In such a system, it is more difficult for one player to post record-breaking numbers. While this might cause resentment among the three, it hasn’t yet this season.
“We’re all cool with it and everything, and we’re talking to each other about everything a lot,” Josey said.
The running backs all agreed that the rotation also fosters competition — the good kind, according to Pinkel. He said the running backs’ competitive spirit is present all the time, in games and practices, and that the players feed off of each other.
“As far as now, we’re just working day-by-day in practices,” Lawrence said. “We never know who’s going to get that turn, but just knowing our role and playing this game, we’ll all come out prepared.”
Lawrence said he is happy with the approach. For him, the rotation isn’t a slight to his abilities or a constraint to his game. It’s just another system that might help his team win.
“We’re all comfortable,” Lawrence said. “We just wait for our turn, and then when we get the ball, we do what we do.”
In more abstract terms, the rotation is a way to capitalize on various aspects of the players’ talents: Josey’s speed, Moore’s experience, Lawrence’s ball skills. It’s also beneficial on a basic physical level.
“If you keep fresh legs in there, the defense, they’re going to get tired,” Lawrence said. “Just keep fresh legs and keep rolling. It will help us a lot.”
Moore agreed that the rotation is all about efficiency, combining different skills and guarding against tired legs. At a position that relies on speed, fatigue can be deadly.
“You’ve got to go hard, as hard as you can go, when it’s your turn to go in,” Moore said.
Moore added that having three or four players getting action in each game makes it easy to continue the team’s momentum. Instead of wearing out after a long touchdown run, Moore says that a running back can rotate out without the team losing its excitement. Whoever rotates in will want to live up to his predecessor.
“Enthusiasm is contagious,” he said. “You go out, you make big plays, and that sort of sets the tone. Everybody out there is hoping you’ll go out and continue to make good plays.”
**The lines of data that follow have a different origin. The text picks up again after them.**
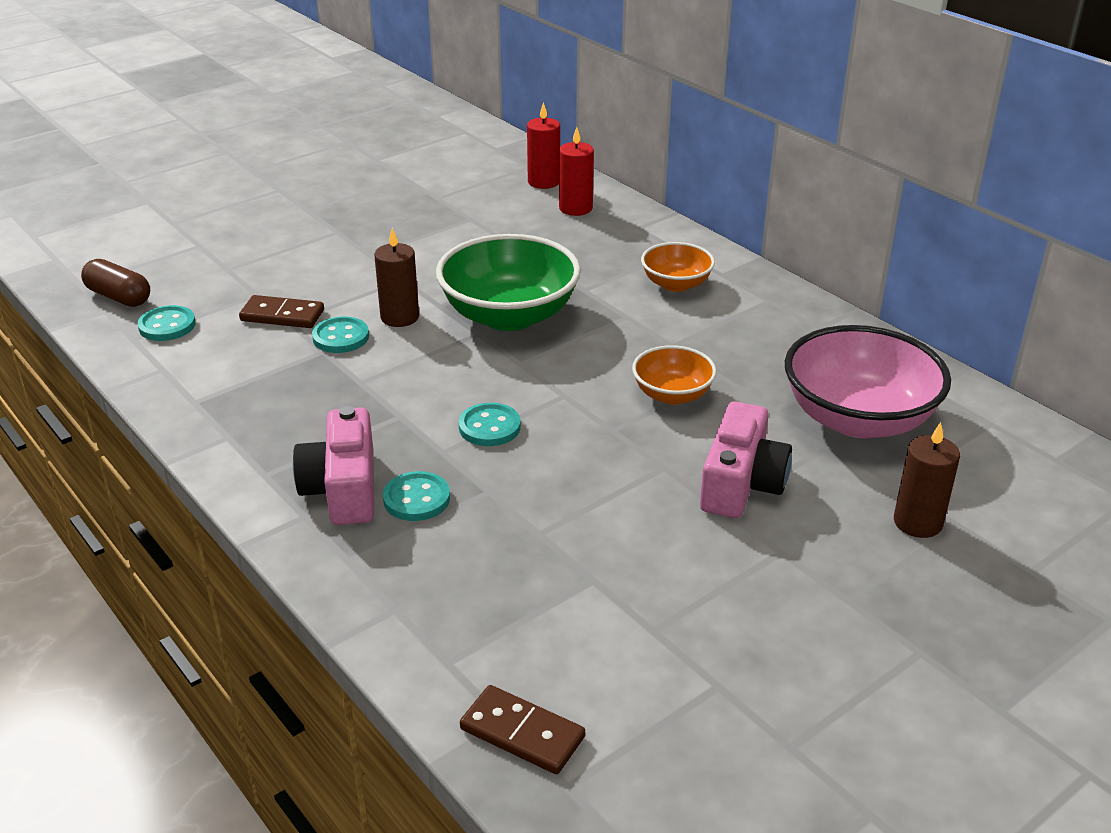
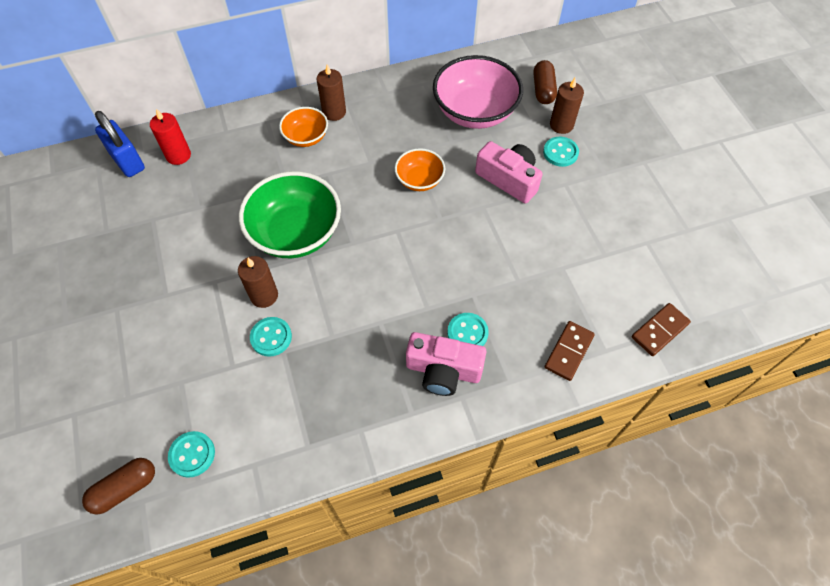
camera: 70 degrees left, 25 degrees up
(282, 315) = (221, 370): brown domino -> brown domino (568, 351)
(489, 427) = (413, 277): turquoise button -> turquoise button (560, 153)
(543, 182) = (127, 161): red candle -> blue padlock
(740, 294) = (334, 112): none -> brown candle
(983, 485) = (543, 90): none -> brown capsule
The Tigers' game against Miami-Ohio was the first game in which Pinkel’s experimental rotation appeared successful. All four running backs played well, but each had his chance to shine by scoring a touchdown. Lawrence’s score was the first of his career, and seemed like it had been a long time coming.
“It’s been a while,” Lawrence said. “But I was happy that I scored. The offensive line blocked real well. It was wide open and I had no choice but score.”
The Redhawks had claimed the sixth best rushing defense in the country entering the game, but they seemed unable to stop any of the Missouri running backs, who came prepared.
“... what we knew was that this was a team that was stopping the run like real good,” Josey said. “ ... we knew we had to put up some big runs to stop all the talk about how they could stop us from running.
“You know, we took care of business.”
Everything seemed to work in concert. The running backs were rested, the offense was blocking, and holes appeared at perfect moments.
“A lot of people play us different ways, you know, and we were fortunate to get it going, and it was working,” Pinkel said.
No one player’s statistics eclipsed the others'. Moore said he wasn’t surprised by the consistent play all around, and he thinks the system is paying off.
“Every single person in the backfield is capable of going out and making great plays,” Moore said.
With such confidence after its final nonconference game, Pinkel hopes that the team’s running game can continue with such efficiency during conference play. Although the rotation seems to be working, it doesn't have a consistent record of success, and speculation about the running game abounds.
Soon enough, though, Pinkel will be able to say whether his offensive hypothesis is correct.